▶ [Exercise prompt]: How many lines in the data below contain the string "Festival", with case counting? Reply with the number alone.

◇ ◇ ◇ ◇

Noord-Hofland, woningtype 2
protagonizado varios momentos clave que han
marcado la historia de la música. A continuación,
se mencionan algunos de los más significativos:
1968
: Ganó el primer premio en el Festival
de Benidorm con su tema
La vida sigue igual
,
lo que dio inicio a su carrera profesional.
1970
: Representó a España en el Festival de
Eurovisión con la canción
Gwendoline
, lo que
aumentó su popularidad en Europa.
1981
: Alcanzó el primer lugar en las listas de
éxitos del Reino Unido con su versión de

◇ ◇ ◇ ◇

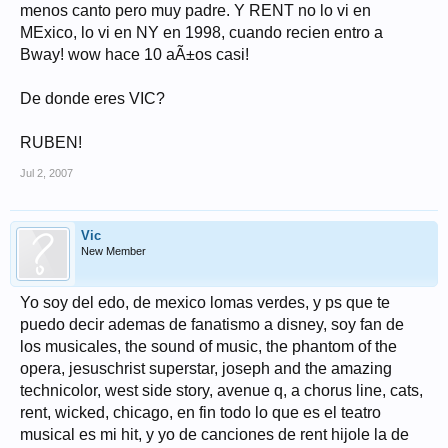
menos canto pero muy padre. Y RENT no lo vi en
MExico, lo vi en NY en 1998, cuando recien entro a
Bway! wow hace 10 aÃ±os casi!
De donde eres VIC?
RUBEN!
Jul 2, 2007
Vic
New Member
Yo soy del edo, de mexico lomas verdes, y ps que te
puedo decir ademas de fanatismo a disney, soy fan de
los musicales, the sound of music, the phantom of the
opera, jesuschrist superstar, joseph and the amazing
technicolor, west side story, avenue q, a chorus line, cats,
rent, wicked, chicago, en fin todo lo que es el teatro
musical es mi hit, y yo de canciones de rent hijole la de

◇ ◇ ◇ ◇

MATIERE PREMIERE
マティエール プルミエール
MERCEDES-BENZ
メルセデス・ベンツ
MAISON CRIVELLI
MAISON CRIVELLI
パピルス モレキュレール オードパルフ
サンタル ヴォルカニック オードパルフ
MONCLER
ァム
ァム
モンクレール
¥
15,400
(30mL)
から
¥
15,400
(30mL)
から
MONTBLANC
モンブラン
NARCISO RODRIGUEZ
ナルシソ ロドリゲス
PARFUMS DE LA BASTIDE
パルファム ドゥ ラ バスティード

◇ ◇ ◇ ◇

▶ [Task response]: 2